I don’t know how he thinks his model will work. He says “the specific provisions of the Jubilee year aren’t binding today” (85). I agree with him, so how does he apply it? Why is this law binding today but the ones about stoning sodomites and idolaters not? He gives us no answer.

_External Contradictions with Scripture
_Sider’s most notorious point is the graduated tithe. I just want to point out one Scriptural difficulty with it. The Bible tells us that a godly man leaves an inheritance for his seed (Prov. 13:22). Yet, if Sider has his way it’s hard to see how this could happen. There would be no inheritance. It would all have been taxed away!

_Sider’s Recommendations
_
Graduated tithe: he realizes he can’t make this binding on Christians today, so I will ignore it.
Communal Living: This is almost funny. One should study the history of communal living in America. Besides a nigh-100% failure rate, they more often than not end up being sex orgies. In any case, the agrarian in me does gravitate towards simplicity, but not because of Sider’s guilt trips.

How should we live in response to Sider? For one, who are these cozy, fat-cat, presumably white and conservative Christians that are so callous to the poor? He doesn’t list any names. Further, I am not aware of conservative churches that don’t give money to charities (who are better able to manage it than some bureaucrat in Washington). In fact, one can point to cases like George Grant, whose model was so successful that he ran the government out of town.

The danger isn’t that my feelings are hurt because Sider shamelessly libeled his brothers in Christ. No, he isn’t stupid. He is against charitable giving. Therefore, the only solution is the Government. But even here we have a problem. At least in theory, America’s government is democratic. Those white capitalist males don’t elect socialists. That’s no problem, though, for Sider has a stronger play: The United Nations.

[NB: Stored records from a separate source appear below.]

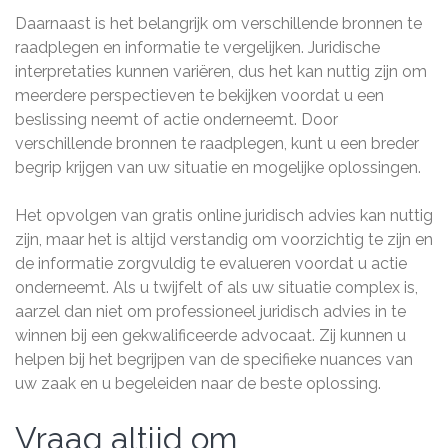
Daarnaast is het belangrijk om verschillende bronnen te
raadplegen en informatie te vergelijken. Juridische
interpretaties kunnen variëren, dus het kan nuttig zijn om
meerdere perspectieven te bekijken voordat u een
beslissing neemt of actie onderneemt. Door
verschillende bronnen te raadplegen, kunt u een breder
begrip krijgen van uw situatie en mogelijke oplossingen.
Het opvolgen van gratis online juridisch advies kan nuttig
zijn, maar het is altijd verstandig om voorzichtig te zijn en
de informatie zorgvuldig te evalueren voordat u actie
onderneemt. Als u twijfelt of als uw situatie complex is,
aarzel dan niet om professioneel juridisch advies in te
winnen bij een gekwalificeerde advocaat. Zij kunnen u
helpen bij het begrijpen van de specifieke nuances van
uw zaak en u begeleiden naar de beste oplossing.
Vraag altijd om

Sider is long on saying governments should adopt biblical principles (79, 144, 194) but I get the sneaky suspicion that this is merely suppressing fire for a globalist order. He says America and Russia have biblical obligations to give their resources to poorer countries (194), yet he lists no bible verses proving these obligations.

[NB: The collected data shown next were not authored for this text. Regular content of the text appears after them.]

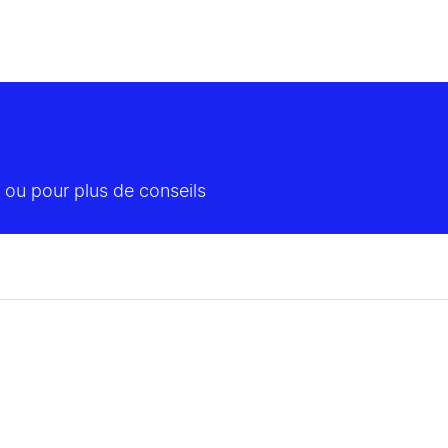
 ou pour plus de conseils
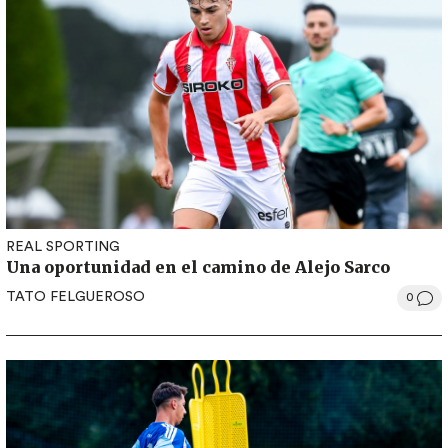
REAL SPORTING
Una oportunidad en el camino de Alejo Sarco
TATO FELGUEROSO
0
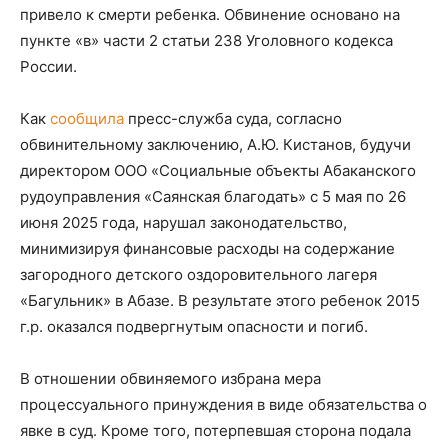
привело к смерти ребенка. Обвинение основано на
пункте «в» части 2 статьи 238 Уголовного кодекса
России.
Как
сообщила
пресс-служба суда, согласно
обвинительному заключению, А.Ю. Кистанов, будучи
директором ООО «Социальные объекты Абаканского
рудоуправления «Саянская благодать» с 5 мая по 26
июня 2025 года, нарушал законодательство,
минимизируя финансовые расходы на содержание
загородного детского оздоровительного лагеря
«Багульник» в Абазе. В результате этого ребенок 2015
г.р. оказался подвергнутым опасности и погиб.
В отношении обвиняемого избрана мера
процессуального принуждения в виде обязательства о
явке в суд. Кроме того, потерпевшая сторона подала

He says this is not a call for a violent revolution (194). Okay, how will you enforce it then? What if I say no to your demands. What are you going to do then? At this point Sider has two options: something like harmless recommendations or the point of a bayonet. This is particularly ironic since Sider advocates pacifism.

There are good alternatives to the Austrian economic model, yet one feels hard-pressed to say "Yay!" to Sider's globalist politics.